Blanche felt shocked as well as vexed.
"It was when Mr. Varick was making that speech of his," said Pegler slowly. "If you'll pardon me, ma'am, for saying so, it don't seem nonsense to me. After what I've seen myself, I can believe anything. Seeing is believing, ma'am."
"People's eyes very often betray them, Pegler. Haven't you sometimes looked at a thing and thought it something quite different from what it really was?"
"Yes, I have," acknowledged Pegler reluctantly. "And of course, the lighting was very bad. Some of the people hope that Mr. Varick's going to bring electric light into the village--d'you think he'll do that, ma'am?"
"No," said Miss Farrow decidedly. "I shouldn't think there's a hope of it. The village doesn't really belong to him, Pegler. It was wonderfully kind of him to give what he did give to-day, to a lot of people with whom he has really nothing to do at all."

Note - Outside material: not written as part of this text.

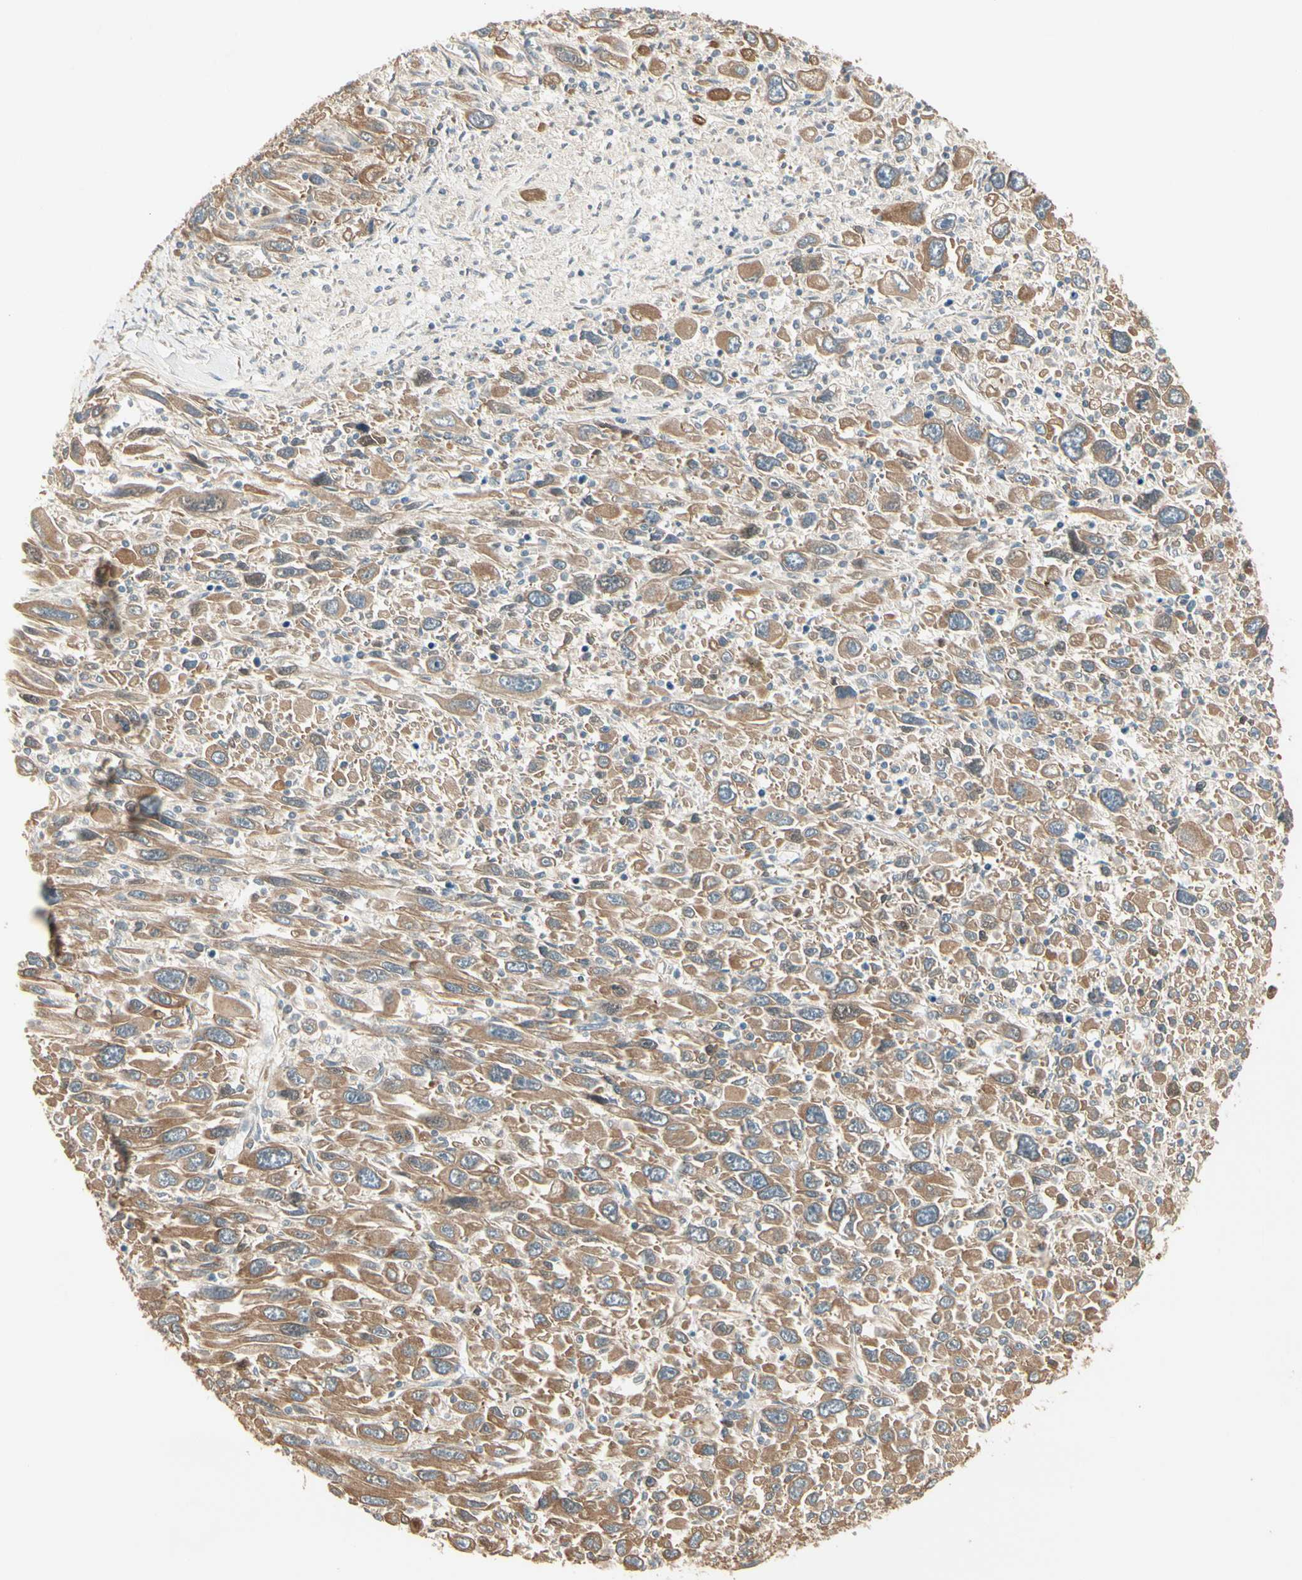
{"staining": {"intensity": "moderate", "quantity": ">75%", "location": "cytoplasmic/membranous"}, "tissue": "melanoma", "cell_type": "Tumor cells", "image_type": "cancer", "snomed": [{"axis": "morphology", "description": "Malignant melanoma, Metastatic site"}, {"axis": "topography", "description": "Skin"}], "caption": "A histopathology image of human melanoma stained for a protein exhibits moderate cytoplasmic/membranous brown staining in tumor cells.", "gene": "IRAG1", "patient": {"sex": "female", "age": 56}}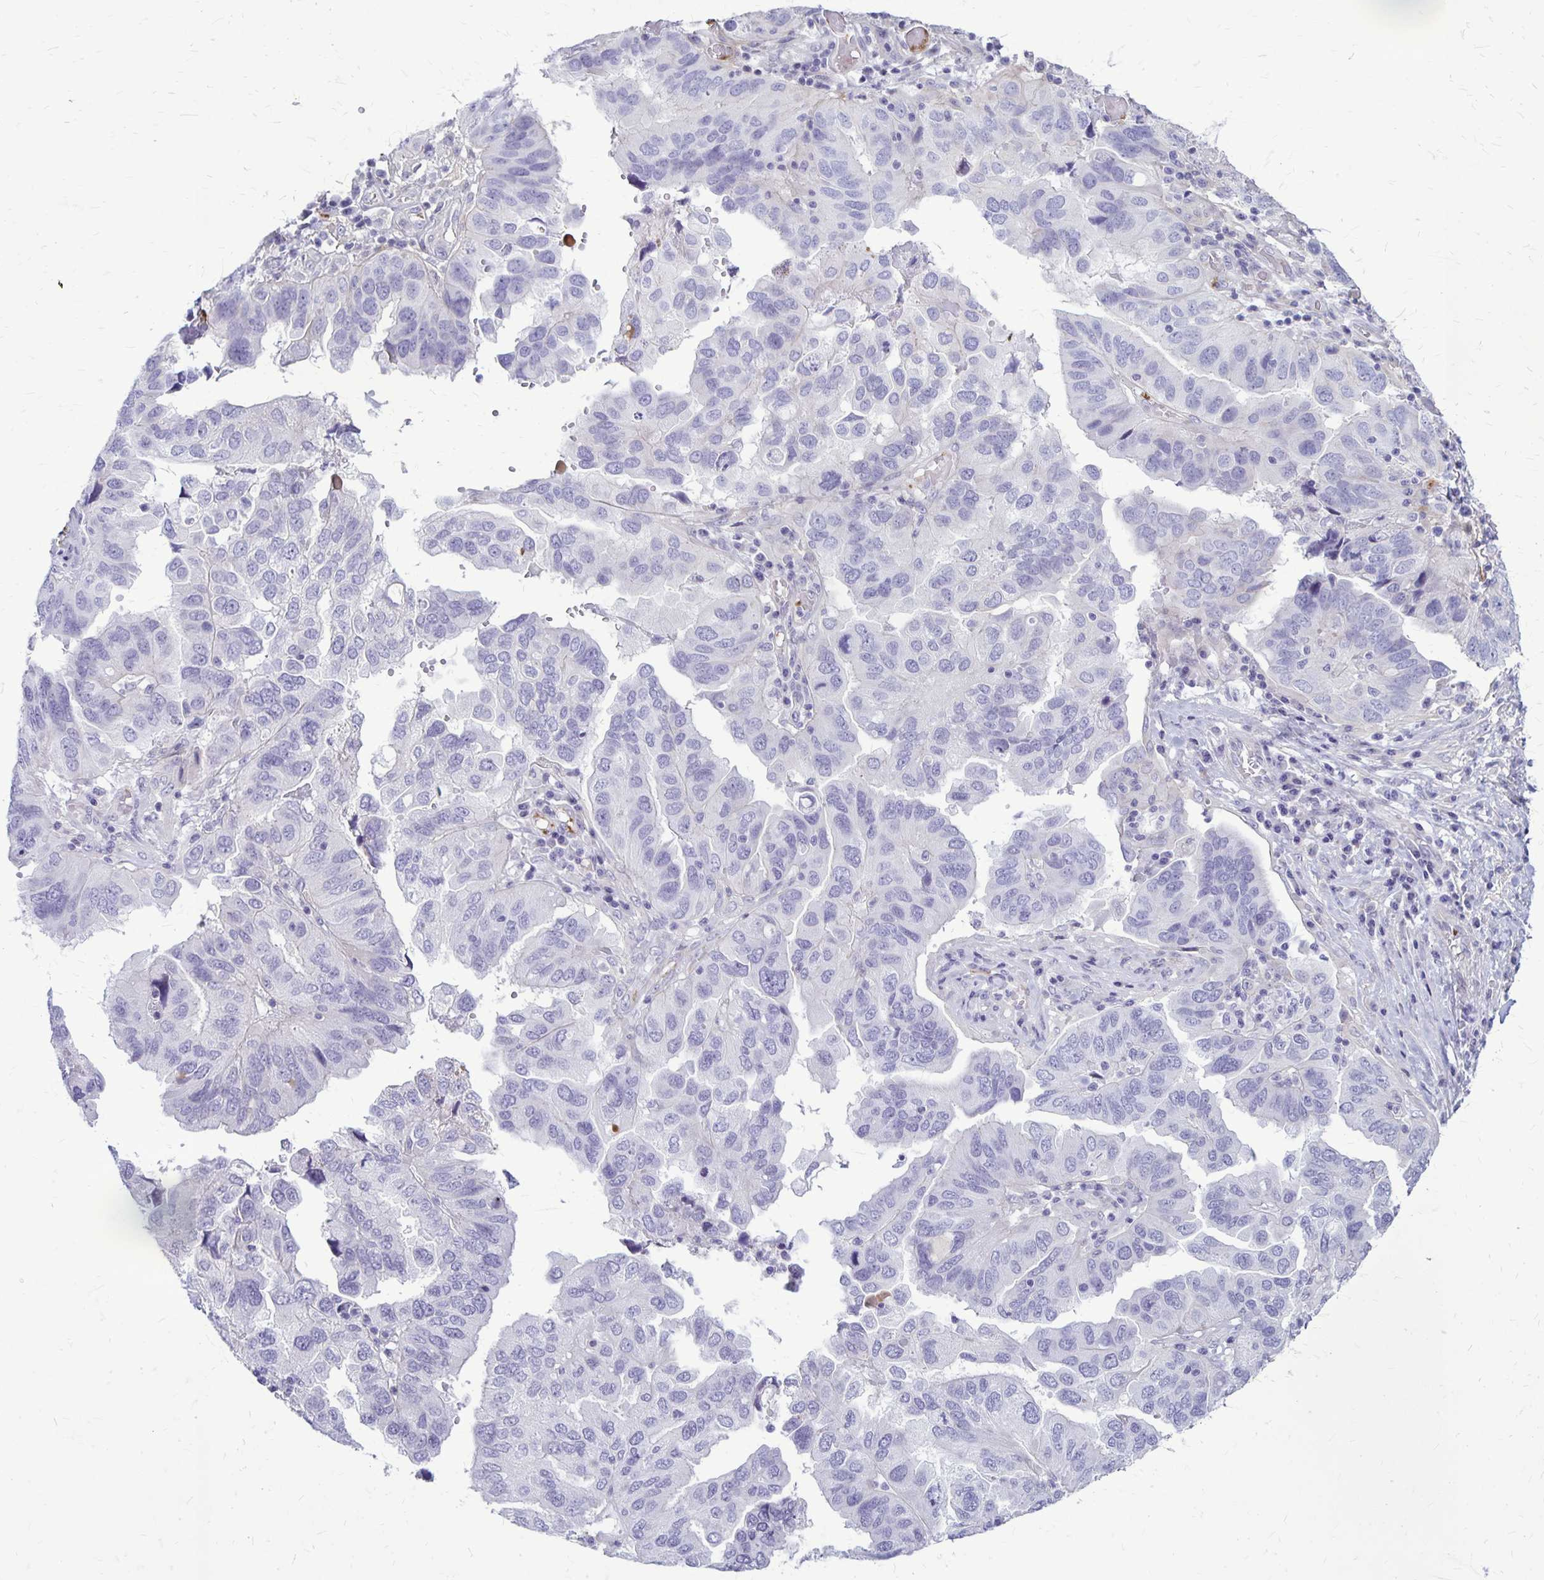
{"staining": {"intensity": "negative", "quantity": "none", "location": "none"}, "tissue": "ovarian cancer", "cell_type": "Tumor cells", "image_type": "cancer", "snomed": [{"axis": "morphology", "description": "Cystadenocarcinoma, serous, NOS"}, {"axis": "topography", "description": "Ovary"}], "caption": "This is a histopathology image of immunohistochemistry (IHC) staining of ovarian cancer, which shows no positivity in tumor cells.", "gene": "GP9", "patient": {"sex": "female", "age": 79}}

And then, after her maid had gone, Blanche lay in bed, and stared into the still bright fire. Her brain seemed abnormally active, and she found it impossible to go to sleep. What a curious, uncanny, uncomfortable story--that of "poor Milly's" ghost appearing on the little platform of the village school-room! There seems no measure, even in these enlightened days, to what people will say and believe.
And then there flashed across her a recollection of the fact that Bubbles had been there, sitting just below Lionel Varick. Strange, half-forgotten stories of Indian magic--of a man hung up in chains padlocked by British officers, and then, a moment later, that same man, freed, standing in their midst, the chains rattling together, empty--floated through Blanche Farrow's mind. Was it possible that Bubbles possessed uncanny powers--powers which had something to do with the immemorial magic of the immemorial East?
Blanche had once heard the phenomenon of the vanishing rope trick discussed at some length between a number of clever people. She had paid very little attention to what had been said at the time, but she now strained her memory to recapture the sense of the words which had been uttered. One of the men present, a distinguished scientist, had actually seen the trick done. He had seen an Indian swarm up the rope and disappear--into thin air! What had he called it? Collective hypnotism? Yes, that was the expression he had used. Some such power Bubbles certainly possessed, and perhaps to-day she had chosen to exercise it by recalling to the minds of those simple village folk the half-forgotten figure of the one-time mistress of Wyndfell Hall. If she had really done this, Bubbles had played an ungrateful, cruel trick on Lionel Varick.
Blanche at last dropped off to sleep, but Pegler's ridiculous yet sinister story had spoilt the pleasant memories of her day, and even her night, for she slept badly, and awoke unrefreshed.